Publicado en El Periódico de Catalunya, 1992-III-10
He evocado en público recientemente mi experiencia de chica de pueblo recién llegada a Barcelona - caminar más deprisa y más seria, no hablar con nadie en la parada del autobús aunque se coincida cada día..., que no puedan llamarte pueblerina... -, y me ha sorprendido el eco que he encontrado. No esperaba que aquellos recuerdos estuvieran tan vivos como yo los siento entre quienes hace años vinimos a buscar unas oportunidades que han marcado nuestras vidas. Pero, menos aún, que chicas y chicos de 20 años o menos vivan hoy una experiencia semejante.
Engañada por las apariencias, creía que la modernización que ha cambiado las calles, las fachadas y el interior de las casas de los pueblos y los ha llenado de coches y electrodomésticos, de tiendas de moda y sucursales bancarias, y, sobre todo, la ventana televisiva abierta a la aldea planetaria, había homogeneizado nuestros comportamientos a la medida urbana. Sin embargo, el sentimiento de ser de pueblo continúa vigente.

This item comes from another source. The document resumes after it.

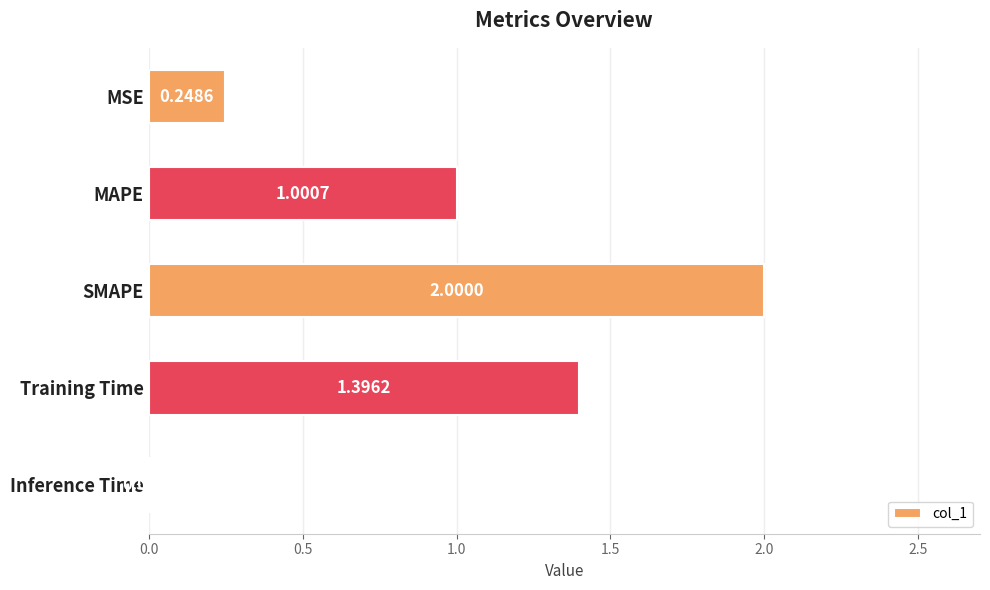

What is the change in value from MSE to SMAPE?

+1.8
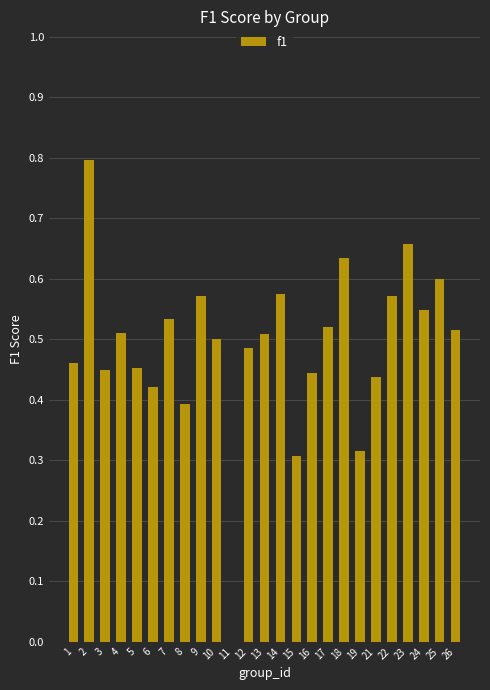

What is the greatest value displayed?

0.8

Pero ya no se trata sólo de un sentimiento que se vive negativamente cada vez que hay que adaptarse a los rigores de la metrópolis - que una cosa es saber cómo hay que comportarse y otra muy distinta comportarse tal como hay que hacerlo -, sino también de un sentimiento positivo hecho del regusto de esos olores, esos ruidos y silencios, esos espacios de dimensiones m s cercanas y esos tiempos más sosegados que nos niega la densidad urbana.
Porque la gran ciudad no es ya el sueño que fue.